*** Opening of READING TEXT ***
Anyway, the point. Gaiman I think has a greater claim to the title, if only through emulation. One of Gaiman's first major works was a biography of Adams, so points there. But both have written highly regarded episodes of Doctor Who (Doctor's Wife and City of Death). Both are (were) immensely pleasant people adored by not only their fan base, but recognised for their skill in the "greater public." And now, with the broadcast of Neverwhere, are part of a rather exclusive club of authors to have seen a specific work become somewhat ubiquitous among the major mediums. Radio series, check. Novel, yes. Television series on the BBC, indeed. Stage show, several. Comics books, for better or worse (mostly worse). Film, not yet for Neverwhere. Towel, Hitchhiker's still has the upper hand there.

The point being, usually for an author to have experienced this level of adaptation for a specific example of their output, they've usually been dead for a century. Douglas and Neil stand nearly alone. And for good reason. Each managed to produce a piece of fiction that manages to transcend the need for medium, to have constructed a narrative that exists in a primal way, that requires and suggests no tether to a particular format, and is a proud example of that basic function of mankind: story telling.

Hit the jump for the review, which contains spoilers that you can avoid by listening to the full series here.


I will actually start by back tracking on a rather good and somewhat romantic point I've just made: not everything in Neverwhere makes the transition to radio perfectly. I'd consider it a remnant of it being originally developed as a TV series, and thus containing certain elements that are inherently visual. Dirk Maggs (another Adams-Gaiman connection there) has done a very good job transitioning these elements, and for the most part enhances them through the lack of visual definition. The Knight's Bridge especially, I thought was very well crafted, far superior to the original TV series.

There were occasional moments meant to entice the senses, like when Richard emerges at the top of London in his early search for Old Bailey, where the sound production didn't generate enough atmosphere to allow the imagination to fill in the gaps. It is the job of the production and the actors to make us feel the distance, and it just didn't in that moment. Alternatively, there was also a general lack of intimacy, the cramped, sloped world of London Below feeling far too large and without border. The Ratspeakers, and the Floating Markets, lacked the sense of constriction those environments required. The grand finale too, I thought lacked the grandeur that makes that scene truly spectacular in the novel. It was certainly the scene that most impressed me back when I originally read the book, and the surest sign that Gaiman had this novel writing thing worked out. On the radio, however, it sounded like little more then a big Hoover.
*** Close of READING TEXT ***
*** Opening of RAW DATA ***
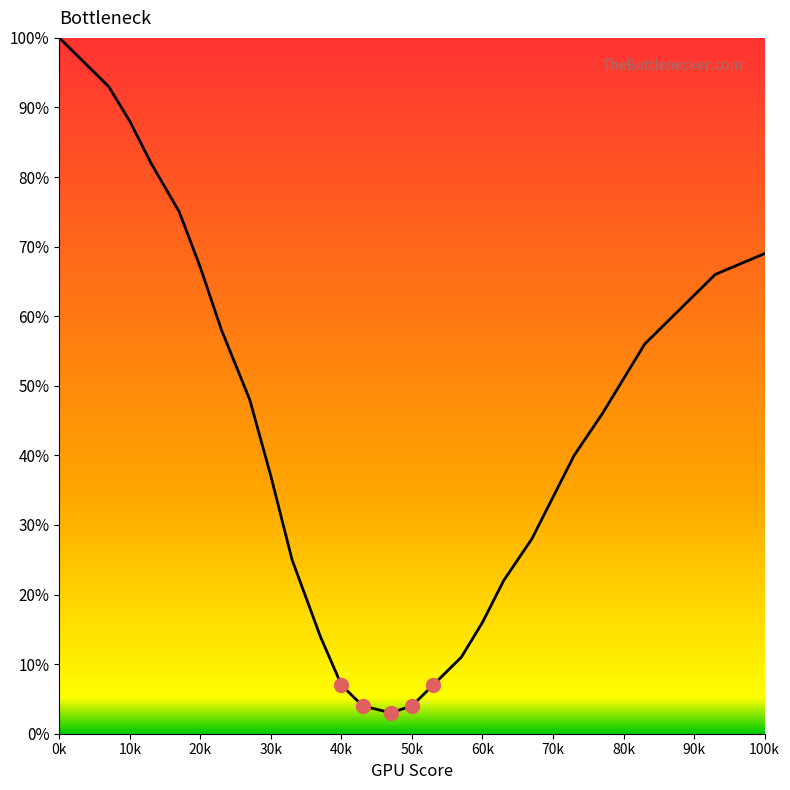

What is the maximum value shown in the chart?

100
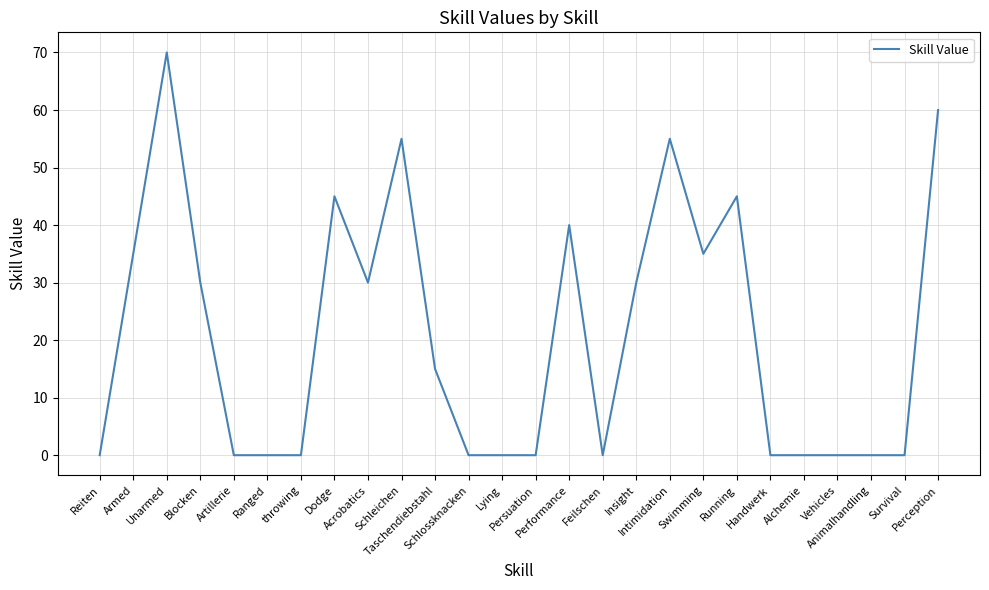

What is the change in value from Blocken to Swimming?

+5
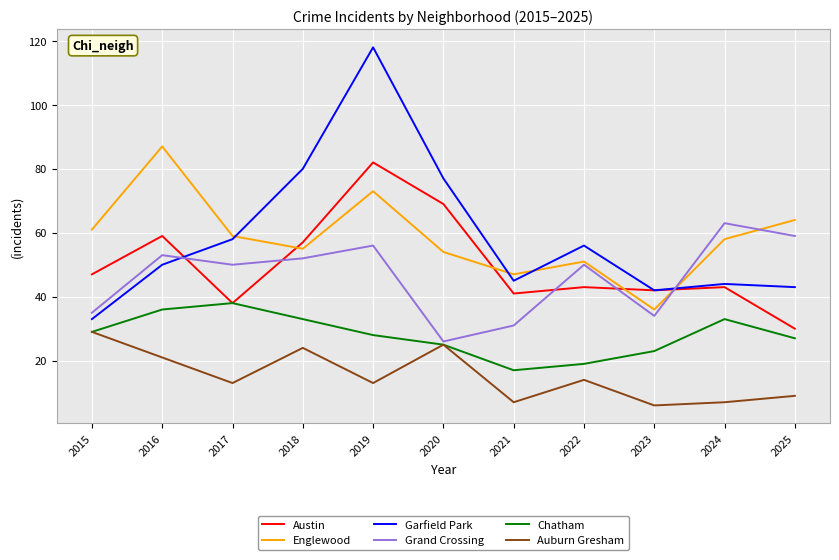

At which category is the sum across all series the highest?

2019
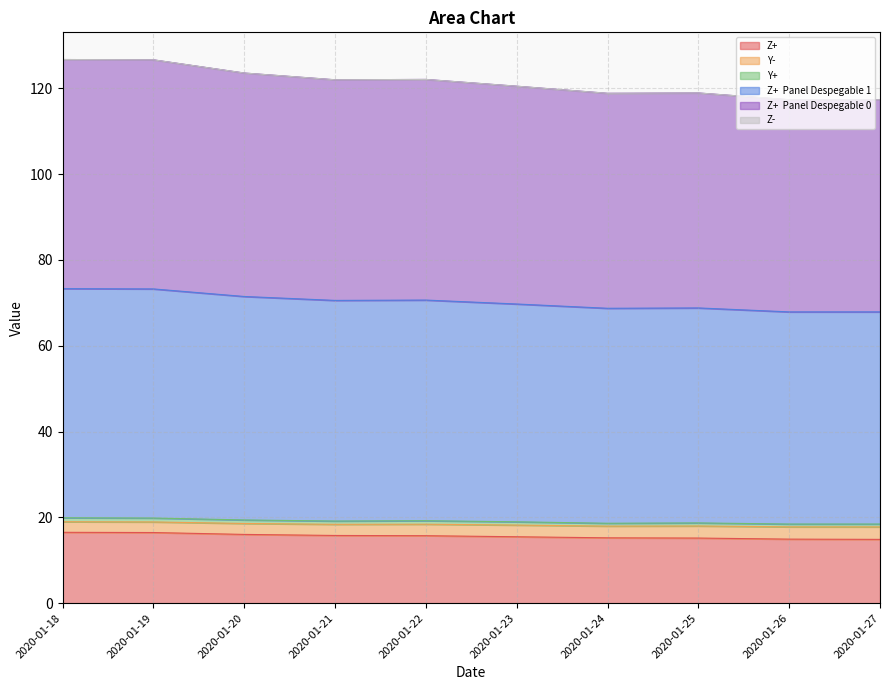

At which category is the sum across all series the highest?

2020-01-18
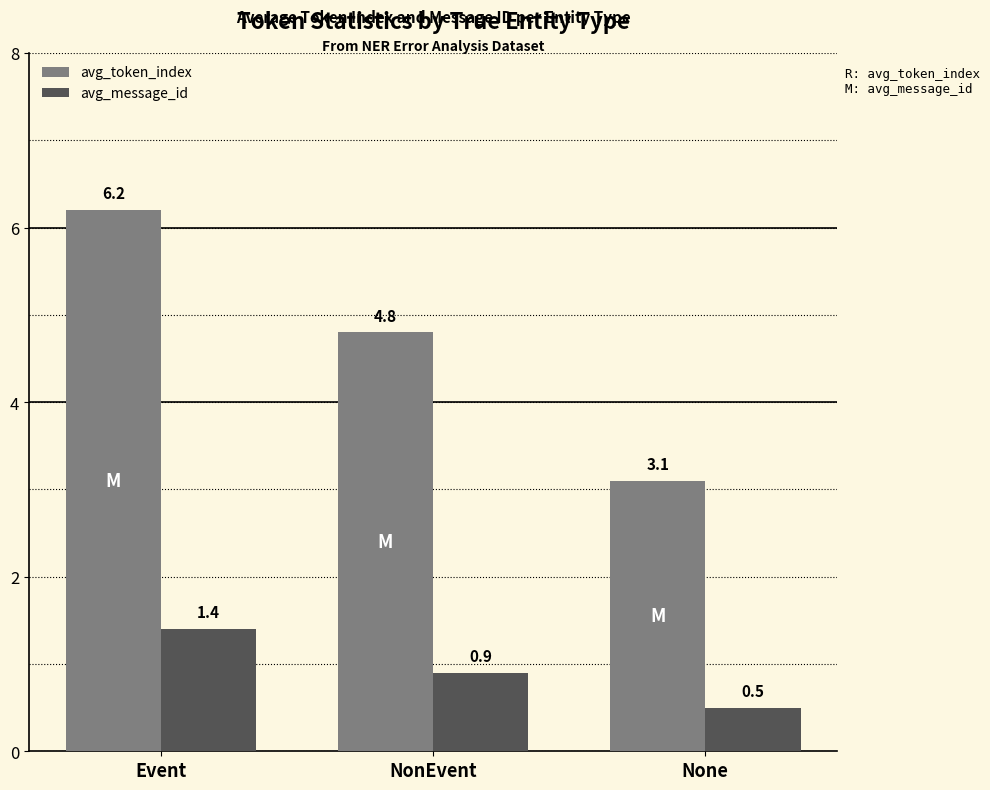

Rank the series by their maximum value, from lowest to highest.

avg_message_id, avg_token_index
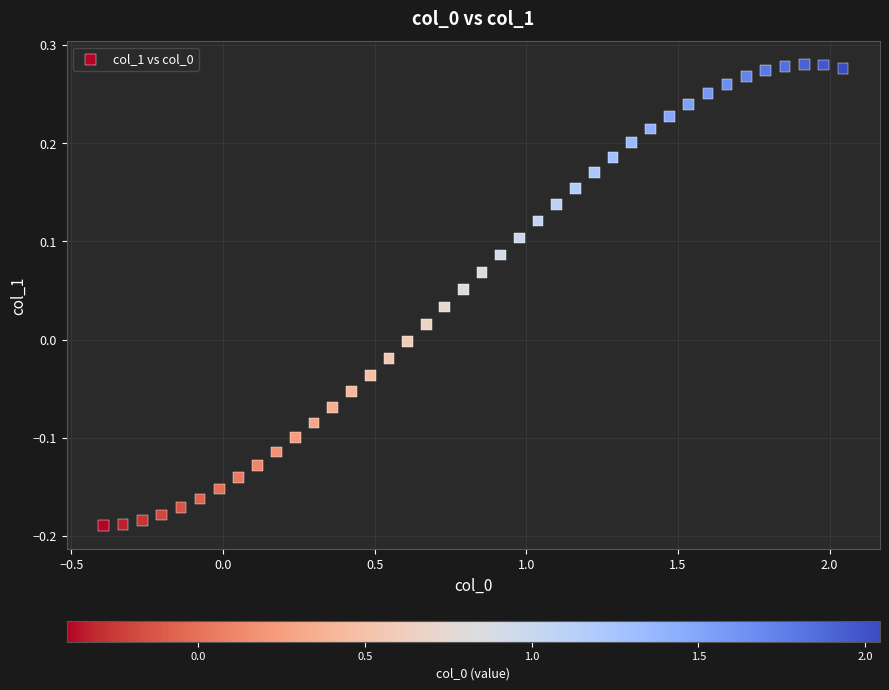

What is the range of X values (max minus min)?

2.4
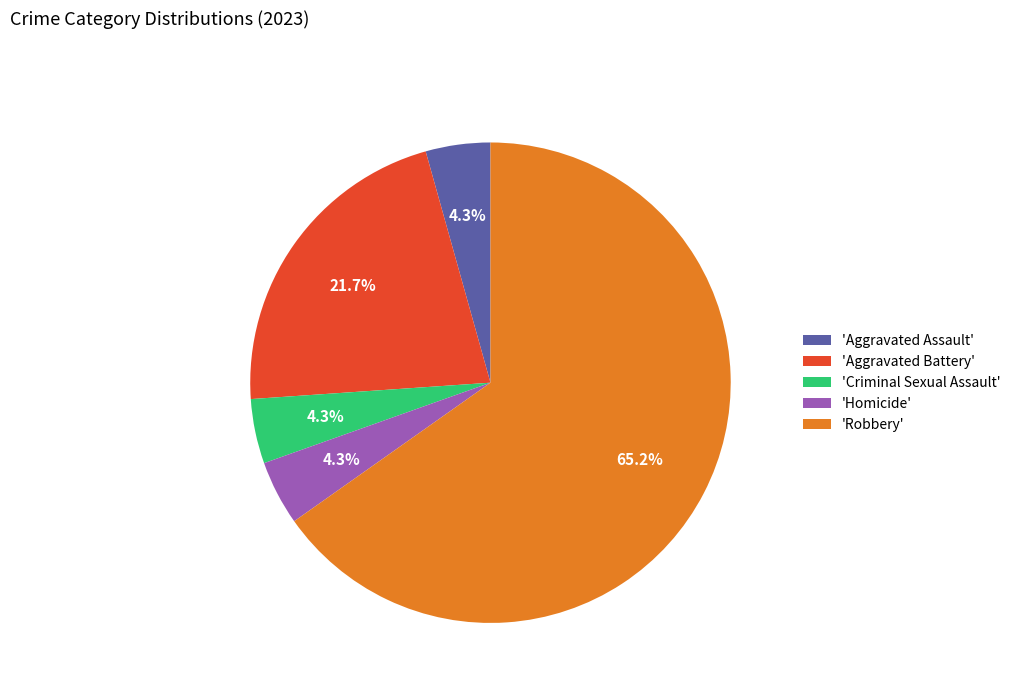

Is the sum of 'Aggravated Battery' and 'Criminal Sexual Assault' greater than half?

No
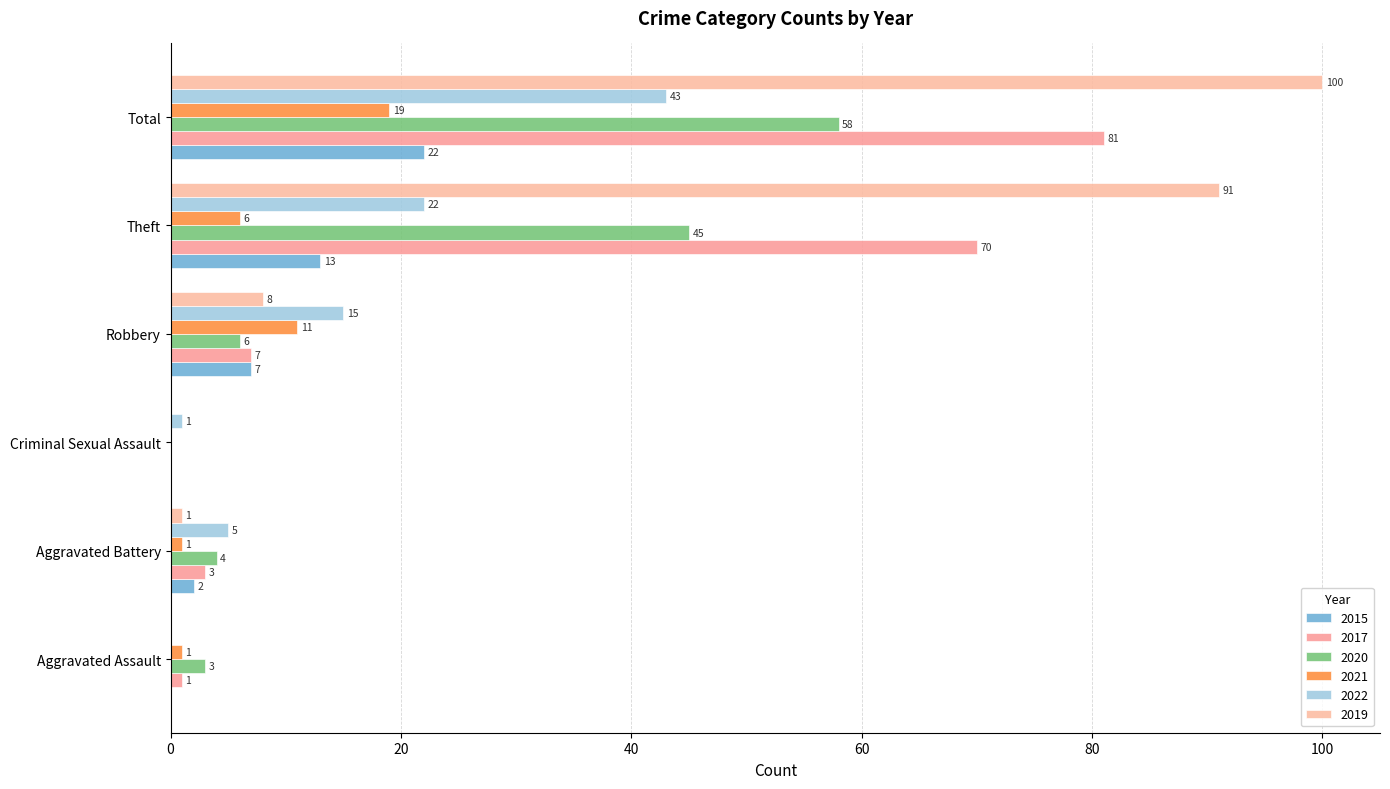

What is the label of the 6th bar from the right?

Aggravated Assault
*** Close of RAW DATA ***
#### [EXERCISE REQUIREMENTS]
#1 Print the entries from the line holding "avg_message_id, avg_token_index" through the end of the entries, inclusive, and leave out the pictures.
#2 Continue the Neverwhere review after its last sentence.
The entries have no connection to the Neverwhere review.

#### [RESULTS OF THE TASKS]
#1
avg_message_id, avg_token_index

What is the range of X values (max minus min)?

2.4

Is the sum of 'Aggravated Battery' and 'Criminal Sexual Assault' greater than half?

No

What is the label of the 6th bar from the right?

Aggravated Assault

#2
The Labyrinth was very well constructed though, with the bleeding echoes of lost moments closing in around the characters. Sadly, it all fades into the background when the Beast of London shows up, which was another element that faltered, more towards the conclusion of its appearance. It's earlier, passing mentions were better done, though the common complaint was that the TV series beast looked like not much more then a rubbish cow, so too did the radio version tend. Considering the lack of physical restrictions, I was expecting something much more audibly formidable, like the smoke monster from LOST, the beast lumbering with the sounds of eras hanging off it, the clatter of lodged weapons making a cacophony of noise. As is, it sounded just like a big, rather angry cow. Since that was what it was meant to be, good show, I suppose. But it was also meant to be a bit more then that, I thought.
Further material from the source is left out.